Letztes Jahr nahmen die gewaltsamen Vorfälle im Vergleich zu 2022 um 3 Prozent ab, zugleich nahm die Zahl der Passagiere um 14 Prozent zu. In diesem Jahr war es bis Anfang März zu drei tödlichen Gewalttaten gekommen, in der gleichen Periode im Vorjahr zu einer. Diese Zahlen sind allerdings so niedrig, dass der Zufall eine grosse Rolle spielt und sich kaum systematische Schlussfolgerungen ziehen lassen.
In der öffentlichen Wahrnehmung sind die Drastik und die mediale Behandlung der Fälle wichtiger als die Anzahl Fälle. Wenn man sich vor Augen führt, dass täglich mehr als drei Millionen Personen die Subway in New York benützen, aber jeden Tag drei Personen bei Autounfällen ums Leben kommen und eine Person umgebracht wird, ist es statistisch gesehen sicherer, sich in New York mit der U-Bahn fortzubewegen als mit dem Auto oder zu Fuss.
Die Massnahmen sind Teil des Wahlkampfs
«Die Wahrnehmung wird für die Leute zur Realität», sagte Lisa Daglian, Direktorin des Permanent Citizens Advisory Committee bei der MTA, gegenüber der «New York Times». «Wenn du zwar siehst, dass die Zahlen in den Statistiken sinken, die Nachbarn aber sagen, dass sie Angst hätten, die Metro zu benutzen, dann wird das deine Wirklichkeit.»
In der BBC wird Jeffrey Fagan, Experte für öffentliche Sicherheit an der Columbia Law School, mit den Worten zitiert: «Man geht mit einer Krise der Obdachlosigkeit und der psychiatrischen Versorgung um, als handle es sich um eine Kriminalitätskrise. Natürlich gibt es Kriminalität in der U-Bahn, aber nicht in epidemischem Ausmass.» Einige Kritiker sprechen angesichts der Massnahmen von «einschüchternder Militarisierung», die das Gefühl der Bedrohung verstärke statt mindere, und von einem «Sicherheitstheater».
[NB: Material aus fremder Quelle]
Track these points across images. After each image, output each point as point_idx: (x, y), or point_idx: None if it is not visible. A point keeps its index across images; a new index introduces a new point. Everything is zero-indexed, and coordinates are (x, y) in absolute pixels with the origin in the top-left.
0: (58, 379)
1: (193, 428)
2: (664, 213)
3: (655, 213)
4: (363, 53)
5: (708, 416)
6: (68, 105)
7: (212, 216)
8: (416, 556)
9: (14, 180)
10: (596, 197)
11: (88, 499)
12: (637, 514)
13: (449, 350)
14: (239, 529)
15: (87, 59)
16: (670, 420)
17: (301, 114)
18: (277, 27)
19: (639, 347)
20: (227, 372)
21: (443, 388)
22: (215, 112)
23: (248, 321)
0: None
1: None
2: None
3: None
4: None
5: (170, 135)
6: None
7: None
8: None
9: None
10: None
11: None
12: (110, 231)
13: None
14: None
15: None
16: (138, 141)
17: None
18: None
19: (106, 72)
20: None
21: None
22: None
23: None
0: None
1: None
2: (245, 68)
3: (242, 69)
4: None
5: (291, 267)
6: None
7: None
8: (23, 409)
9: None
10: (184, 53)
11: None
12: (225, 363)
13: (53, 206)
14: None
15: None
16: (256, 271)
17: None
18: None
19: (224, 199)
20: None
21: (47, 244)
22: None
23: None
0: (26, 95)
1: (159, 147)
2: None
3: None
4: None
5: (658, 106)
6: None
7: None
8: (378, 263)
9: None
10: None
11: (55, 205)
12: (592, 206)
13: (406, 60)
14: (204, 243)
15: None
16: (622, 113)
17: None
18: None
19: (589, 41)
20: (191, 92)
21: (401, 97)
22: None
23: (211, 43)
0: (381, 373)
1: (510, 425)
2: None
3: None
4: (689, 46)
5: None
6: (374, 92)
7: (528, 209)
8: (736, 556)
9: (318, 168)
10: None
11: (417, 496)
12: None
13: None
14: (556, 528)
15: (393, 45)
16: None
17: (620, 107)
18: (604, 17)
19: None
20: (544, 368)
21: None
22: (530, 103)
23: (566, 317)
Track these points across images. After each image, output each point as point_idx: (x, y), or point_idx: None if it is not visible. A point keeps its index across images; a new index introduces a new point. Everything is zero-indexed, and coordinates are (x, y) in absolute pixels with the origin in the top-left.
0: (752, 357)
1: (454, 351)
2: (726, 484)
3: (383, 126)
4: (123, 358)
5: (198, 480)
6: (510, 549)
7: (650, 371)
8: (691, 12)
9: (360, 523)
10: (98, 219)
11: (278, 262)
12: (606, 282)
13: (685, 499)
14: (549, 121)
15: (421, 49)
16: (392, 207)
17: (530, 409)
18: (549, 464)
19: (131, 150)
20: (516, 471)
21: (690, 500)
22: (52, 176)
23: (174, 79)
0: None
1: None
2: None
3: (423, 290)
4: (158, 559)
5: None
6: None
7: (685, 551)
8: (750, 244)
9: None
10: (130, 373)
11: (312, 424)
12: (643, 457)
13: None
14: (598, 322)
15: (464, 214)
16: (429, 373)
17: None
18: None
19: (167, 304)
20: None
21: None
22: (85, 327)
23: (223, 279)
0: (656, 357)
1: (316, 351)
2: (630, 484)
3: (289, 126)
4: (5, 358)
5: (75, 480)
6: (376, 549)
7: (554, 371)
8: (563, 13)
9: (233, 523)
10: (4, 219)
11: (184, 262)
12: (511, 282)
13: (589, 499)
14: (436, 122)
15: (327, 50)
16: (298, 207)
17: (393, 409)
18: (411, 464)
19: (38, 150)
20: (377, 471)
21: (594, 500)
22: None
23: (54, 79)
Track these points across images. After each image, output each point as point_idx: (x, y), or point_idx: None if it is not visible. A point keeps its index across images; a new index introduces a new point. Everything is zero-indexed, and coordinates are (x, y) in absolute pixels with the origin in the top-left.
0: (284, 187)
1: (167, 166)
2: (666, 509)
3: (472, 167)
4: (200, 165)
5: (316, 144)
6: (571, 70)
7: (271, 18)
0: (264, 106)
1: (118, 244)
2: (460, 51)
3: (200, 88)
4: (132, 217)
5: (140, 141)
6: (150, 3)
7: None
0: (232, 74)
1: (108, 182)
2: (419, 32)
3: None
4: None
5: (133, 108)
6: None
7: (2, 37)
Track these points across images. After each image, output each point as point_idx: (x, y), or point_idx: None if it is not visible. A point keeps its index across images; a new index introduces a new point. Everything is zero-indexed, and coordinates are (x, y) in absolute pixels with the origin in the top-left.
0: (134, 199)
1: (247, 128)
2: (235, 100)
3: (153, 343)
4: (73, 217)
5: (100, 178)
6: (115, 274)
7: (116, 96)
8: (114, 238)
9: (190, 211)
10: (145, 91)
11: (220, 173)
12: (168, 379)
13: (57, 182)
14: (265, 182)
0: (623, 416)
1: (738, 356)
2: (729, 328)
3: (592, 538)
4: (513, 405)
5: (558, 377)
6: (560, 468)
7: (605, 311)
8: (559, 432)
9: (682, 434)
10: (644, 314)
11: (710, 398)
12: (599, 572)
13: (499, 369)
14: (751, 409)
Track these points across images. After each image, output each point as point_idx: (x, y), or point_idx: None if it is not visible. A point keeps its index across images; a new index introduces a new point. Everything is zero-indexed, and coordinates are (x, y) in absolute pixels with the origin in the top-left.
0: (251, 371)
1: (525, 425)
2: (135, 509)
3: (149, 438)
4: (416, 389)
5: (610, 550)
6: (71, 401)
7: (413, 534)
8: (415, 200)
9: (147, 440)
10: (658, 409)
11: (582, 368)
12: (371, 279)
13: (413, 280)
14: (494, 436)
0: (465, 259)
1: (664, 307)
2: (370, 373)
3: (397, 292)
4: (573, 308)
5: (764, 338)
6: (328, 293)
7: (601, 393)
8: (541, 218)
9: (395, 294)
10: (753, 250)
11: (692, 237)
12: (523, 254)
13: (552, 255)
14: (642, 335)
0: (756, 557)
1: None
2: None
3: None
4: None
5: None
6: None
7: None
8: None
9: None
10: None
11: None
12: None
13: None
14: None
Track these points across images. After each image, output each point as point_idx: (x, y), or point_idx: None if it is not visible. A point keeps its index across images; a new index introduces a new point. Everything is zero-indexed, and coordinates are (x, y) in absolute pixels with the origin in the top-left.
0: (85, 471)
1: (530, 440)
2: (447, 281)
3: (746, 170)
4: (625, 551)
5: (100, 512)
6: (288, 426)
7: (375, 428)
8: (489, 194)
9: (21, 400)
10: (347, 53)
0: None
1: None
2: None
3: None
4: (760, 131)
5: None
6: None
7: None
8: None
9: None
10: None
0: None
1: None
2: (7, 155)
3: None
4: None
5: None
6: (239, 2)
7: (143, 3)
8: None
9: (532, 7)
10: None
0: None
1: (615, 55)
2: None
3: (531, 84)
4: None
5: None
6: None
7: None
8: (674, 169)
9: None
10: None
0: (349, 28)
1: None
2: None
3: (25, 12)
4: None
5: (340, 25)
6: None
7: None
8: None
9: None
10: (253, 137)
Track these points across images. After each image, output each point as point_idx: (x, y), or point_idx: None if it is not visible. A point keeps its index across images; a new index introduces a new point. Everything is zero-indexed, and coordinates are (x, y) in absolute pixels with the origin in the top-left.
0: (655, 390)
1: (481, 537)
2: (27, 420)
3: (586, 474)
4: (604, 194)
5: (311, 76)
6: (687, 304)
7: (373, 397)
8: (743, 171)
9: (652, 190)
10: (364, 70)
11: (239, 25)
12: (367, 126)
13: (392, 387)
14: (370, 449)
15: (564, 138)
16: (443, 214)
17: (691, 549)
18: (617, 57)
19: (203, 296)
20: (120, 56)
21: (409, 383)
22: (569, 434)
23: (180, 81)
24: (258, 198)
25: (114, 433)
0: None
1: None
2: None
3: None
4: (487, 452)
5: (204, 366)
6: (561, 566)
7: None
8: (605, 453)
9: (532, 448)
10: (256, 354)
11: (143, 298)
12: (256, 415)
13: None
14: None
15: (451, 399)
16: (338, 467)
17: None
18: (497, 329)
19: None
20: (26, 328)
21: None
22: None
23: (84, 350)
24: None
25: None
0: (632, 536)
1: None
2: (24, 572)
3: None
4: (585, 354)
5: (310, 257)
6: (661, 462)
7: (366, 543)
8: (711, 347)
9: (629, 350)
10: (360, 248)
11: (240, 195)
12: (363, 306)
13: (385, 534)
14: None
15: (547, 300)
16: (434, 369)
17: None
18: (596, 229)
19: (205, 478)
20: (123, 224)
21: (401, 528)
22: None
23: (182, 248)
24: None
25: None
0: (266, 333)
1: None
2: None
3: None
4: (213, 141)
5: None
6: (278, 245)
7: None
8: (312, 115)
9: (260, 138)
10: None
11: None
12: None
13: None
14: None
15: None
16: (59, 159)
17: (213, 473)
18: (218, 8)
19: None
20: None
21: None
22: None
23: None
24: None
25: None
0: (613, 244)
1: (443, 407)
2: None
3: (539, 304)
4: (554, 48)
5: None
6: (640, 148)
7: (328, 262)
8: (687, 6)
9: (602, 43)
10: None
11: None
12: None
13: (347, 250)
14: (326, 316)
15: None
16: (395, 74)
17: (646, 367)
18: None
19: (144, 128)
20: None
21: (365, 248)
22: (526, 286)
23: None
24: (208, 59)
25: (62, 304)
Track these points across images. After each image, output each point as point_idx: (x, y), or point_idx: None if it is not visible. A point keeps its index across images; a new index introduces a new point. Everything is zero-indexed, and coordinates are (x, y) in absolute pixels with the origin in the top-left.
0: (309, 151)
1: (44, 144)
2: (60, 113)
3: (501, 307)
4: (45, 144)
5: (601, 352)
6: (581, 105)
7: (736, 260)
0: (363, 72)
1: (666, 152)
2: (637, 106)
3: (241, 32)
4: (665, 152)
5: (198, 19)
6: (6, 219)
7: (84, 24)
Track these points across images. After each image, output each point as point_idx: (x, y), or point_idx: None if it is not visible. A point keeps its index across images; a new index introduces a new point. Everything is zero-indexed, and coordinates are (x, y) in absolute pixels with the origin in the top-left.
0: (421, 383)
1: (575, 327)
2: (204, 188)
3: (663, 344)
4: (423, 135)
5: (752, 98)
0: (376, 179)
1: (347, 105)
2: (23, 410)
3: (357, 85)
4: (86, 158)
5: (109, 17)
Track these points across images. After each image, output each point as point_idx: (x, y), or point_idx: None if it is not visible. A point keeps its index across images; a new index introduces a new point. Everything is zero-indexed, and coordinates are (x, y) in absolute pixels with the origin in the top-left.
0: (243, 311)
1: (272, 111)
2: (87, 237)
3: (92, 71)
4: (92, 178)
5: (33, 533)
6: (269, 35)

Wichtiger als die nüchterne Statistik dürften allerdings die näher rückenden Präsidentschaftswahlen sein. Kriminalität, gerade im demokratisch dominierten New York, ist immer ein beliebtes Argument der Republikaner gegen die «Linken». Mit der publikumswirksamen Entsendung der schwerbewaffneten Soldaten signalisiert Hochul, dass sie nicht zu den «Laisser-faire-Liberalen» gehört und die Durchsetzung von Gesetz und Ordnung nicht den Konservativen überlässt.